Proinflammatory macrophages enhance the regenerative capacity of human myoblasts by modifying their kinetics of proliferation and differentiation.

Macrophages have been shown to be essential for muscle repair by delivering trophic cues to growing skeletal muscle precursors and young fibers. Here, we investigated whether human macrophages, either proinflammatory or anti-inflammatory, coinjected with human myoblasts into regenerating muscle of Rag2(-/-) γC(-/-) immunodeficient mice, could modify in vivo the kinetics of proliferation and differentiation of the transplanted human myogenic precursors. Our results clearly show that proinflammatory macrophages improve in vivo the participation of injected myoblasts to host muscle regeneration, extending the window of proliferation, increasing migration, and delaying differentiation. Interestingly, immunostaining of transplanted proinflammatory macrophages at different time points strongly suggests that these cells are able to switch to an anti-inflammatory phenotype in vivo, which then may stimulate differentiation during muscle regeneration. Conceptually, our data provide for the first time in vivo evidence strongly suggesting that proinflammatory macrophages play a supportive role in the regulation of myoblast behavior after transplantation into preinjured muscle, and could thus potentially optimize transplantation of myogenic progenitors in the context of cell therapy.

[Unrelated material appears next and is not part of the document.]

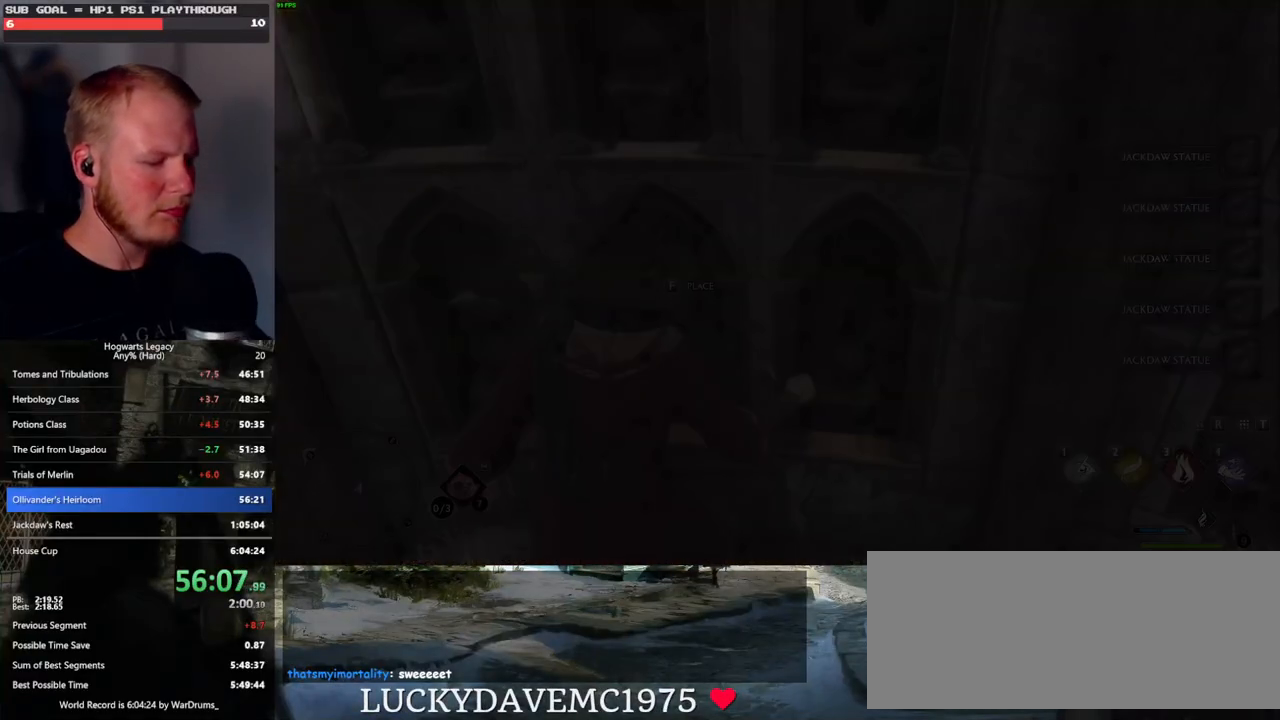
Gameplay with keyboard and mouse; each line is a JSON object with the keys and mouse buttons held at the frame after it. "events" lists presses ("down") and releases ("up") of ".", "/", "0", "1", "2", "3", "4", "5", "6", "7", "8", "9", "a", "alt_l", "alt_r", "b", "backslash", "backspace", "c", "caps_lock", "comma", "ctrl_l", "ctrl_r", "d", "e", "equals", "escape", "f", "f1", "f10", "f11", "f12", "f2", "f3", "f4", "f5", "f6", "f7", "f8", "f9", "g", "h", "i", "j", "k", "l", "lbracket", "m", "minus", "n", "o", "p", "q", "quote", "r", "rbracket", "return", "s", "semicolon", "shift_l", "shift_r", "space", "super", "t", "tab", "tilde", "u", "v", "w", "x", "y", "z", "mouse_left", "mouse_wheel", "mouse_right", "mouse_mb4" and "mouse_mb5" between this image and that frame as [ms after this image, input, new state], when the widget could be followed in between. "mouse_left", "mouse_wheel", "mouse_right", "mouse_mb4", "mouse_mb5" = the "left", "wheel", "right", "mb4", "mb5" buttons of the "mouse" list. No other keys are recorded. "wheel" means that the mouse wheel is clicked or scrolled. Mouse movement is not recorded.
{"keys": [], "mouse": [], "events": []}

Current advances in cell therapy strategies for muscular dystrophies.

INTRODUCTION: Muscular dystrophies are a heterogeneous group of genetic diseases characterized by muscle weakness, wasting and degeneration. Cell therapy consists of delivering myogenic precursor cells to damaged tissue for the complementation of missing proteins and/or the regeneration of new muscle fibres. AREAS COVERED: We focus on human candidate cells described so far (myoblasts, mesoangioblasts, pericytes, myoendothelial cells, CD133(+) cells, aldehyde-dehydrogenase-positive cells, mesenchymal stem cells, embryonic stem cells, induced pluripotent stem cells), gene-based strategies developed to modify cells prior to injection, animal models (dystrophic and/or immunodeficient) used for pre-clinical studies, and clinical trials that have been performed using cell therapy strategies. The approaches are reviewed in terms of feasibility, hurdles, potential solutions and/or research areas from where the solution may come and potential application in terms of types of dystrophies and targets. EXPERT OPINION: Cell therapy for muscular dystrophies should be put in the context of which dystrophy or muscle group is targeted, what tools are available at hand, but even more importantly what can cell therapy bring as compared with and/or in combination with other therapeutic strategies. The solution will probably be the right dosage of these combinations adapted to each dystrophy, or even to each type of mutation within a dystrophy.